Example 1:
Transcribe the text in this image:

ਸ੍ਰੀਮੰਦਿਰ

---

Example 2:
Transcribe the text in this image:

--- EXERCISE PROMPT ---
Write out all of the items above again, line for line, without any change.

--- ANSWER BELOW ---
Example 1:
Transcribe the text in this image:

ਸ੍ਰੀਮੰਦਿਰ

---

Example 2:
Transcribe the text in this image:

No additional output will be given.